#### [ENUNCIADO DA TAREFA]
Transcreva sem alterações o trecho do documento sobre as férias do cavalo, de "Bom seria que" até "Descansar para trabalhar!".

#### [DOCUMENTO]
····················
Por que não me mudo para a Bahia
Há dois tipos de férias. O primeiro é quando o cavalo cansado, magro,
castrado, vai para uma campina verde, sem ninguém que lhe dê ordens,
sem hora para se levantar, sem nada para fazer, é só vadiar, pastar,
descansar, correr, dormir, fazer o que lhe der na telha! Que felicidade!
Bom seria que a vida toda fosse assim! Mas o tempo corre rápido.
Passadas duas semanas, descansado e gordo, é hora de voltar para onde
estava antes.... para o cabresto, cerca, arreio, carroça, esporas e
chicote, para isto que se chama realidade. É hora de retomar o trabalho
no lugar onde ele o havia deixado.
Ah Todo cavalo precisa de férias
para aguentar mais um ano de trabalho duro.... Descansar para trabalhar!
As empresas sabem disso. Se dão férias para os seus cavalos, não é
porque os amem em liberdade. É porque precisam deles na sua volta,
revigorados e trabalhadores, agradecidos à empresa que lhes dá férias. E
há mesmo os cavalos que, ao final das férias, começam a sentir saudades
do arreio e da carroça, querem voltar, porque se cansam da liberdade.
Todo mundo diz que quer liberdade. É mentira. A liberdade traz muita
confusão à cabeça. Melhores são as rotinas, que nos livram da maçada de
ter que tomar decisões sobre o que fazer com a liberdade. Quem tem
rotinas não precisa tomar decisões. A vida já está decidida. O cavaleiro
nem precisa puxar a rédea : o cavalo sabe o caminho a seguir.
O
segundo tipo é quando as férias produzem uma perturbação não esperada na
cabeça do cavalo. Aqueles campos verdes sem cercas começam a mexer lá
no fundo da sua alma, justo no lugar onde estava enterrado o cavalo
selvagem que ele fora um dia, antes do cabresto, do arreio e da
castração. E aí um milagre acontece: o cavalo selvagem morto ressuscita,
se apossa do corpo do cavalo doméstico, que vira outro e até reaprende
as esquecidas artes de relinchar, de empinar, de saltar cercas, de
disparar a galope pela pura alegria de correr, imaginando-se um ser
alado, Pégaso voando pelas pastagens azuis do céu e pulando sobre as
nuvens ... é tão bom ... E, de repente, deitado sob uma árvore, ele se
lembra de que está chegando a hora de voltar... Mas ele não quer voltar.
····················
#### [BLOCO DE DADOS]

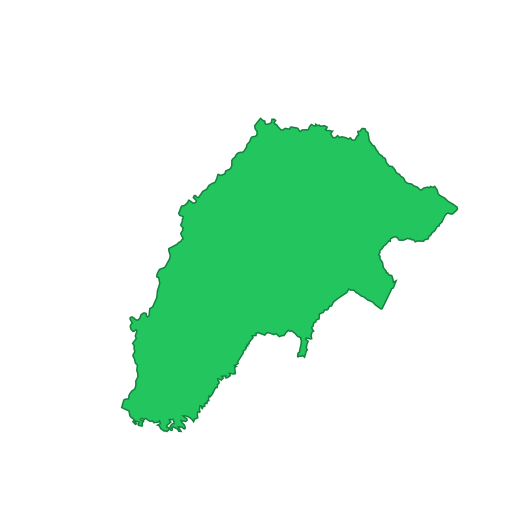 outline of Puyango, Loja, Ecuador, rotated 327°
{"feature_id": "8360857B44801921966022", "entity_name": "Puyango", "entity_type": "district", "adm_level": 2, "iso_a3": "ECU", "parent_name": "Ecuador", "parent_adm1": "Loja", "projection": "robinson", "projection_center": [-80.087, -3.964], "detail": "fine", "context": "isolated", "style": "filled", "palette": "green", "viewbox_px": 512, "rotation_deg": 327, "n_neighbors": 0, "source": "geoboundaries", "source_scale": "gbopen_adm2", "svg_char_len": 6091}
<svg xmlns="http://www.w3.org/2000/svg" viewBox="0 0 512 512"><g transform="rotate(327 256 256)"><path d="M360.0,353.1L356.9,352.8L358.3,349.9L359.2,346.3L357.2,344.3L357.2,341.9L356.2,341.1L356.9,339.6L356.5,335.2L358.6,330.2L358.4,325.9L359.9,323.7L359.6,321.6L361.8,320.7L362.8,319.0L365.7,318.5L368.6,317.2L371.0,317.1L375.6,315.7L376.7,316.8L378.1,314.8L382.4,315.2L384.1,316.6L384.7,318.5L384.5,320.4L386.4,321.9L388.4,323.1L392.8,323.8L393.8,325.2L394.9,325.3L395.2,327.0L397.0,328.3L397.3,330.9L399.5,331.3L404.6,334.9L406.0,334.2L409.6,335.4L412.2,333.5L413.5,333.9L415.9,332.5L419.7,332.2L424.0,330.0L426.0,330.5L426.9,329.4L430.6,328.7L435.7,325.4L438.9,324.3L440.5,324.7L442.1,326.8L443.8,327.8L449.3,326.9L450.6,326.3L451.2,324.4L449.5,319.9L446.9,314.9L445.8,310.2L443.1,305.2L442.7,302.9L443.9,299.3L443.8,294.9L441.4,294.7L440.3,292.7L438.9,293.2L437.2,291.6L433.7,290.4L430.4,290.7L429.7,290.0L428.9,286.3L426.5,283.0L425.8,280.5L422.6,277.4L422.0,275.8L421.6,274.2L422.2,272.7L422.1,270.4L420.8,268.0L420.8,265.6L419.8,264.3L419.0,261.9L419.5,260.0L419.1,255.3L416.7,253.2L416.1,248.4L417.2,246.1L417.4,244.2L416.1,242.1L416.2,240.2L415.5,239.5L414.7,236.7L415.1,234.4L414.7,233.4L415.1,228.1L414.1,226.6L413.8,221.1L417.1,213.5L416.2,211.0L416.8,208.7L414.5,206.8L411.1,207.9L409.2,207.0L407.8,210.5L406.1,210.5L402.4,212.5L401.0,212.2L399.6,210.6L399.7,208.7L399.2,208.1L397.2,208.4L395.8,205.7L392.9,202.7L390.5,202.2L390.1,199.5L387.1,200.0L385.0,198.6L385.4,194.0L388.2,193.0L387.0,192.2L386.1,190.8L384.6,190.1L383.2,188.7L383.2,187.7L384.4,187.7L385.9,186.7L384.5,184.1L380.7,182.2L380.3,180.6L378.7,180.1L377.8,178.0L377.0,179.3L376.1,179.3L374.0,175.8L371.3,176.7L368.6,178.6L363.4,175.4L361.0,175.7L360.4,174.4L360.7,172.6L360.3,171.2L355.7,166.9L354.9,166.8L353.1,167.9L350.0,164.8L347.1,164.9L346.2,164.4L345.6,163.7L344.8,159.6L344.8,157.4L343.5,154.8L344.0,154.0L346.3,153.1L345.9,151.4L343.9,150.0L341.5,152.5L338.7,152.3L336.1,151.0L335.8,149.9L336.9,147.5L335.9,146.8L334.7,143.0L325.8,146.0L324.6,148.8L324.6,152.6L322.3,155.2L320.6,155.2L317.5,154.0L315.7,154.5L313.1,156.6L309.2,157.6L307.0,159.7L302.9,161.6L300.9,161.6L299.2,160.4L296.8,159.8L294.5,160.3L292.3,161.6L289.1,162.0L287.8,162.7L284.8,167.2L282.6,168.6L280.8,168.9L277.1,168.1L274.5,170.1L270.2,169.2L269.0,167.1L268.4,166.9L265.3,169.7L261.8,171.9L258.3,171.2L254.9,171.2L251.1,173.1L246.6,172.8L239.9,175.6L238.6,175.0L238.0,172.1L236.9,171.8L235.2,172.9L236.1,176.9L235.5,177.8L234.3,178.3L232.0,177.4L230.5,173.2L229.8,172.5L227.9,173.9L223.6,174.7L221.2,173.7L220.0,174.0L214.3,178.2L214.2,180.4L216.2,183.0L216.3,183.9L214.4,184.9L212.8,187.1L209.9,188.8L209.6,189.9L210.3,192.9L209.4,193.1L208.3,194.8L206.2,195.5L204.9,196.5L204.3,201.9L202.1,202.1L200.9,202.9L198.7,202.5L196.1,203.2L187.0,202.3L186.0,203.4L184.3,209.0L181.7,211.5L174.3,215.5L172.9,215.8L167.7,214.7L163.6,217.0L161.6,219.0L161.5,219.9L162.5,220.9L162.4,221.6L160.3,226.7L154.5,231.4L150.2,236.8L141.6,242.4L138.2,242.3L133.7,247.9L131.7,247.8L131.5,246.5L132.6,244.4L131.2,242.8L130.2,242.5L127.7,242.6L124.3,245.1L121.6,245.4L120.2,243.5L119.7,241.1L118.9,239.6L117.0,239.1L116.0,240.4L115.7,244.7L113.2,245.6L112.0,246.8L111.2,249.5L111.7,252.2L112.8,252.8L115.0,252.5L115.5,253.3L115.3,254.1L111.3,257.2L110.5,260.1L105.0,262.0L104.9,265.3L103.4,266.9L102.2,270.3L99.2,271.8L98.3,272.8L98.2,275.4L96.5,280.4L97.1,282.3L96.8,283.3L93.7,287.0L92.8,290.3L91.1,293.1L87.2,295.3L84.7,299.2L82.0,301.5L78.3,301.6L75.5,302.6L73.3,303.9L72.4,305.4L71.3,306.3L68.0,304.8L66.7,304.8L60.8,309.9L65.1,316.8L63.2,321.3L63.4,323.5L64.6,326.3L64.3,327.1L62.5,327.9L63.2,331.6L64.5,331.6L64.4,328.5L65.0,328.5L67.5,331.8L65.4,333.1L65.3,334.1L67.8,336.6L68.4,336.3L69.5,334.2L71.5,333.4L69.9,330.5L70.3,329.8L71.4,329.8L72.3,330.5L72.6,332.5L74.4,331.9L75.1,332.4L76.9,336.7L79.6,338.3L79.5,340.1L83.5,342.1L85.3,341.7L84.5,344.5L81.3,344.2L82.5,345.9L82.0,348.7L83.6,352.8L85.1,353.6L85.7,354.7L87.5,354.4L89.3,353.2L88.2,350.8L89.0,349.5L94.1,348.9L93.8,347.1L94.1,345.9L94.8,346.0L95.5,347.1L97.3,347.7L97.0,350.0L96.1,351.8L93.9,351.2L91.3,352.1L89.9,353.5L89.4,355.3L90.5,356.4L91.4,355.8L92.2,354.1L93.5,354.3L96.0,358.5L95.7,360.8L97.6,362.3L97.8,356.9L100.5,359.1L101.6,362.0L103.0,361.9L103.9,358.8L103.2,355.2L103.5,353.2L107.0,356.6L108.9,356.1L109.3,355.1L107.7,350.4L109.9,351.7L112.2,354.8L113.3,358.4L113.4,361.0L115.7,359.4L119.0,360.0L120.5,356.9L122.2,355.0L122.8,355.0L123.6,356.4L124.2,356.0L125.1,353.8L127.4,351.0L128.4,351.8L127.6,354.3L127.9,354.8L129.9,353.2L131.0,354.2L133.0,351.8L134.6,353.0L136.2,351.0L137.7,351.7L138.3,350.1L140.3,347.8L140.8,349.1L143.7,348.3L150.3,344.4L151.8,345.2L153.7,342.9L155.6,342.6L156.6,341.3L156.5,338.9L157.1,338.1L158.1,338.8L159.3,341.2L162.0,340.6L161.7,338.2L165.3,340.1L164.2,341.4L164.4,342.0L166.3,342.5L169.3,342.3L169.8,339.9L173.2,343.0L174.6,343.4L177.5,337.7L179.3,337.9L178.4,336.2L182.5,336.5L183.0,334.7L192.0,330.7L193.9,328.7L195.4,328.8L197.6,328.0L197.7,326.9L198.8,327.0L199.6,326.4L200.2,326.8L200.5,325.5L202.5,325.9L202.9,324.8L209.1,322.8L209.3,320.8L212.7,322.7L214.0,320.9L216.0,321.4L220.3,327.2L222.1,326.5L224.4,326.7L228.2,331.7L230.5,331.9L231.6,336.3L234.5,337.0L236.2,338.0L239.4,336.6L242.7,335.9L243.5,337.8L245.0,338.0L246.6,342.2L247.1,346.0L249.1,349.0L248.4,349.7L248.0,351.6L246.0,354.2L240.0,360.3L238.3,360.4L236.2,362.8L236.4,363.6L237.8,363.6L239.3,364.7L240.9,365.0L241.6,367.3L246.7,362.9L247.8,362.8L248.2,360.3L251.2,357.3L253.0,356.3L253.2,355.3L252.3,353.4L252.8,352.3L253.7,352.3L256.7,355.4L257.7,355.7L258.8,352.9L259.8,351.7L261.8,350.3L263.4,350.4L263.5,346.8L263.9,346.2L265.6,346.0L268.0,343.6L270.3,343.8L271.7,342.5L274.7,343.1L277.6,339.1L281.8,340.0L284.4,338.5L286.0,339.9L287.4,339.9L290.3,338.1L292.1,339.1L295.8,336.8L301.8,336.2L312.2,336.1L315.9,334.3L316.7,336.1L319.4,337.9L320.2,341.6L320.9,342.3L322.6,347.2L324.0,348.7L326.0,354.5L326.6,354.8L328.7,358.0L329.5,362.1L331.9,368.4L332.9,369.0L352.2,357.3L353.8,357.6L360.0,353.1Z" fill="#22c55e" stroke="#15803d" stroke-width="1.5"/></g></svg>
····················
#### [PROBLEMA RESOLVIDO]
Bom seria que a vida toda fosse assim! Mas o tempo corre rápido.
Passadas duas semanas, descansado e gordo, é hora de voltar para onde
estava antes.... para o cabresto, cerca, arreio, carroça, esporas e
chicote, para isto que se chama realidade. É hora de retomar o trabalho
no lugar onde ele o havia deixado.
Ah Todo cavalo precisa de férias
para aguentar mais um ano de trabalho duro.... Descansar para trabalhar!